▸ Work item
Exactly as given, reproduce the records in full.
-- Opening Marker --
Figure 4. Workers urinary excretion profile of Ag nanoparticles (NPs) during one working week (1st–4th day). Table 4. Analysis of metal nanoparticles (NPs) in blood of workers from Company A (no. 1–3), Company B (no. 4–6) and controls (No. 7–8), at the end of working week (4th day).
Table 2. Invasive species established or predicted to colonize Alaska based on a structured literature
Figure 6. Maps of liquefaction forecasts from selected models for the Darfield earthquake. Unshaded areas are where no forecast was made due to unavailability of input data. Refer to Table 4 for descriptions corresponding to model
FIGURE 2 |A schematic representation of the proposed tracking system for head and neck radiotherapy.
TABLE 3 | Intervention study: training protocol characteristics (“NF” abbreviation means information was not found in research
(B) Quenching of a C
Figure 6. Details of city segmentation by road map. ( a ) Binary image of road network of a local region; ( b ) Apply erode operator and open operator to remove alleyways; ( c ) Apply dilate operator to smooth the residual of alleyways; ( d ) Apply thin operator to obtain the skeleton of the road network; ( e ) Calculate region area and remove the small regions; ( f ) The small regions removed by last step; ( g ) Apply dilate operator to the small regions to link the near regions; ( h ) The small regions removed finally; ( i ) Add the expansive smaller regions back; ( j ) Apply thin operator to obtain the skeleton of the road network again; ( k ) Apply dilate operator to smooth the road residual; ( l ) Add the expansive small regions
-- Closing Marker --
▸ Exercise output
Figure 4. Workers urinary excretion profile of Ag nanoparticles (NPs) during one working week (1st–4th day). Table 4. Analysis of metal nanoparticles (NPs) in blood of workers from Company A (no. 1–3), Company B (no. 4–6) and controls (No. 7–8), at the end of working week (4th day).
Table 2. Invasive species established or predicted to colonize Alaska based on a structured literature
Figure 6. Maps of liquefaction forecasts from selected models for the Darfield earthquake. Unshaded areas are where no forecast was made due to unavailability of input data. Refer to Table 4 for descriptions corresponding to model
FIGURE 2 |A schematic representation of the proposed tracking system for head and neck radiotherapy.
TABLE 3 | Intervention study: training protocol characteristics (“NF” abbreviation means information was not found in research
(B) Quenching of a C
Figure 6. Details of city segmentation by road map. ( a ) Binary image of road network of a local region; ( b ) Apply erode operator and open operator to remove alleyways; ( c ) Apply dilate operator to smooth the residual of alleyways; ( d ) Apply thin operator to obtain the skeleton of the road network; ( e ) Calculate region area and remove the small regions; ( f ) The small regions removed by last step; ( g ) Apply dilate operator to the small regions to link the near regions; ( h ) The small regions removed finally; ( i ) Add the expansive smaller regions back; ( j ) Apply thin operator to obtain the skeleton of the road network again; ( k ) Apply dilate operator to smooth the road residual; ( l ) Add the expansive small regions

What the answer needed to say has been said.